DataGenerator generates input data that is used to initialize registers and memory before executing a test case, on both the model and the target hardware.

Generation modes

Two input generation modes are supported:

Standard generation

Interface: DataGenerator.generate(...)

This method creates fully random inputs using a PRNG. Can optionally reduce entropy (to increase trace collisions) or inject special values (zeros, boundary values) to trigger edge cases.

Boosted generation

Interface: DataGenerator.generate_boosted(...)

Boosted generation solves the following challenge: Two detect a violation via relational non-interference testing, we always need at least two inputs that produce identical contract traces (see Trace Analysis). Generating such contract-equivalent inputs through pure randomness is extremely inefficient because the entropy of contract traces is usually very high, and thus most random inputs produce unique traces.

Boosted generation addresses this by leveraging dynamic taint analysis on the model side. It works as follows: Start by producing a set of random inputs using standard generation. Then, we execute the test case with each input in the model and perform backwards taint analysis to identify which input bytes affect the contract trace (tainted) and which don't (untainted). This produces a set of InputTaint objects that map input bytes to their taint status. These taint maps a fed back into the generate_boosted() method, which creates new inputs such that the tainted bytes remain fixed while the untainted bytes are randomized.

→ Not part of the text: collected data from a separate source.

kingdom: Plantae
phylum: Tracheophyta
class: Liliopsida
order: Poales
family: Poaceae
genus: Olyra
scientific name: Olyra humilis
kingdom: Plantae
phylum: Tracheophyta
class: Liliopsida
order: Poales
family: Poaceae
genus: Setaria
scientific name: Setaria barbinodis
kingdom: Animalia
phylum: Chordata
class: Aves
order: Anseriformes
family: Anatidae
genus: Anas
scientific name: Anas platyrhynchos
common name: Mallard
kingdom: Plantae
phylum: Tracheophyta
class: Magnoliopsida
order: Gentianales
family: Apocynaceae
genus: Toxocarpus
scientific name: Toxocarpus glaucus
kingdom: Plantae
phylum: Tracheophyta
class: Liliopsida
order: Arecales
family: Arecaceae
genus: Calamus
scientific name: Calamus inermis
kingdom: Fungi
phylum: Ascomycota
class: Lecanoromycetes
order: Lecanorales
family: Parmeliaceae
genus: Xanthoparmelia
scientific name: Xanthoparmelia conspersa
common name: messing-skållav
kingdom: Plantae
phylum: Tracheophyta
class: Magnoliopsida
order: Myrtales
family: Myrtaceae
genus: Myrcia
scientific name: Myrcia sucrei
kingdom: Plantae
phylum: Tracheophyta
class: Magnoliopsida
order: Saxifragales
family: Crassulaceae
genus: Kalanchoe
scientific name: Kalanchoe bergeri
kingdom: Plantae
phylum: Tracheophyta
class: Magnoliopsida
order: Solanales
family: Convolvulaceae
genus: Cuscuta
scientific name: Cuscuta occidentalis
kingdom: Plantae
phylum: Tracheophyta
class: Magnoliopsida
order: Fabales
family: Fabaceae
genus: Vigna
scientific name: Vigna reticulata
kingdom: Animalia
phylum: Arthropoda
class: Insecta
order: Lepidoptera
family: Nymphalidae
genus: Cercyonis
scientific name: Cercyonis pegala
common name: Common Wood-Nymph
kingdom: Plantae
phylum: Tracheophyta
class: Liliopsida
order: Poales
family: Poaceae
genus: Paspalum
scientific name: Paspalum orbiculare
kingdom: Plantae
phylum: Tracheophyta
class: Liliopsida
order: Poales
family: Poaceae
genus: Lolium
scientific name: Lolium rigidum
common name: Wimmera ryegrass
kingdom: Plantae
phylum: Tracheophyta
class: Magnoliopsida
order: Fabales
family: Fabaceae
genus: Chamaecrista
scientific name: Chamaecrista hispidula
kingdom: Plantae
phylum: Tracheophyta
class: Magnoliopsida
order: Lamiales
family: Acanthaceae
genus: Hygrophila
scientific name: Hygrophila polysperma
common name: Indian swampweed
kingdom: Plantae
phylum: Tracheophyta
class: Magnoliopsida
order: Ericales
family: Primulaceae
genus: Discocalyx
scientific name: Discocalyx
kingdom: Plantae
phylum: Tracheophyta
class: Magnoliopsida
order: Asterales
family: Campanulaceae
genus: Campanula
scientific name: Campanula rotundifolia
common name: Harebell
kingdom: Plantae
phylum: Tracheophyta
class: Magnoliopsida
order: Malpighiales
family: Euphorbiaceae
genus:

Original InputData → Model → InputTaint → N contract-equivalent inputs

Such "boosted" inputs are guaranteed to produce the same contract trace as the original input while still being mostly random.

Data Representation

Each input is represented as an InputData object, which is a numpy structured array containing

  • Memory contents
  • General-purpose registers
  • SIMD registers
  • Flags and special registers

for each actor in the test case. This object can be serialized into Revizor's custom binary format (RDBF) for consumption by the model and executor.